PROBLEM STATEMENT
Restate, exactly and without pictures, the lines from the start of the listing below through the line holding "right shoulder: (406, 395)".

---- INFORMATION

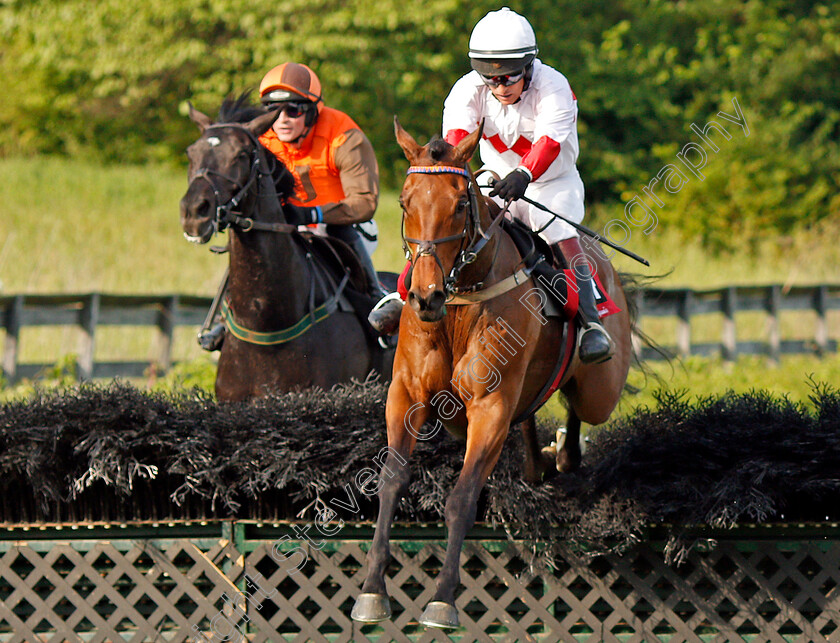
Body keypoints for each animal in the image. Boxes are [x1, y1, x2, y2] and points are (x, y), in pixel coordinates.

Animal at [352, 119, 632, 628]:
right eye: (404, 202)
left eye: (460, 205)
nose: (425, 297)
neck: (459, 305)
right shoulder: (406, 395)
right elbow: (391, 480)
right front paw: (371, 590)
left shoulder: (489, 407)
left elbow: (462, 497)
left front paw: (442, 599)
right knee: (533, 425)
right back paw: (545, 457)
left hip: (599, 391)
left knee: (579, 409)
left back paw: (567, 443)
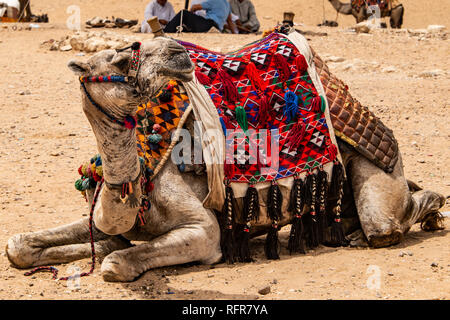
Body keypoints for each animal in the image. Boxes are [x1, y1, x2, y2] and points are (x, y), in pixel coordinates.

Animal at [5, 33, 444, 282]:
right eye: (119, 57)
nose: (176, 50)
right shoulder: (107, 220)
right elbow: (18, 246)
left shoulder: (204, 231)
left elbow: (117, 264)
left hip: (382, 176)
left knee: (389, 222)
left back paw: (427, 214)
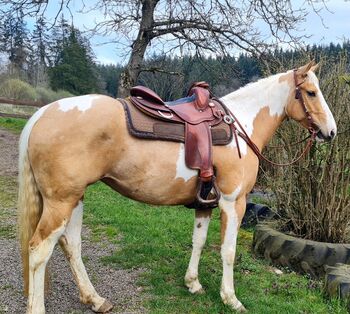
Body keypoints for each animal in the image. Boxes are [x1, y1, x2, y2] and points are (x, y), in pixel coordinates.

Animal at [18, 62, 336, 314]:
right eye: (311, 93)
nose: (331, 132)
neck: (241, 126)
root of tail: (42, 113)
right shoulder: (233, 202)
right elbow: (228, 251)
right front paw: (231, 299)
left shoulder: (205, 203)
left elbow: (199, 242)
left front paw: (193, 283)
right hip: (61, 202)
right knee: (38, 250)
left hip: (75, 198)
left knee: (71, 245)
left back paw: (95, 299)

--------

RESPONSE AREA
Body keypoints for each animal in the image. Boxes are [x1, y1, x2, y2] and points are (x, y), in pixel coordinates.

Animal at [352, 119, 632, 628]:
right eye: (404, 202)
left eye: (460, 205)
nose: (425, 297)
neck: (459, 305)
right shoulder: (406, 395)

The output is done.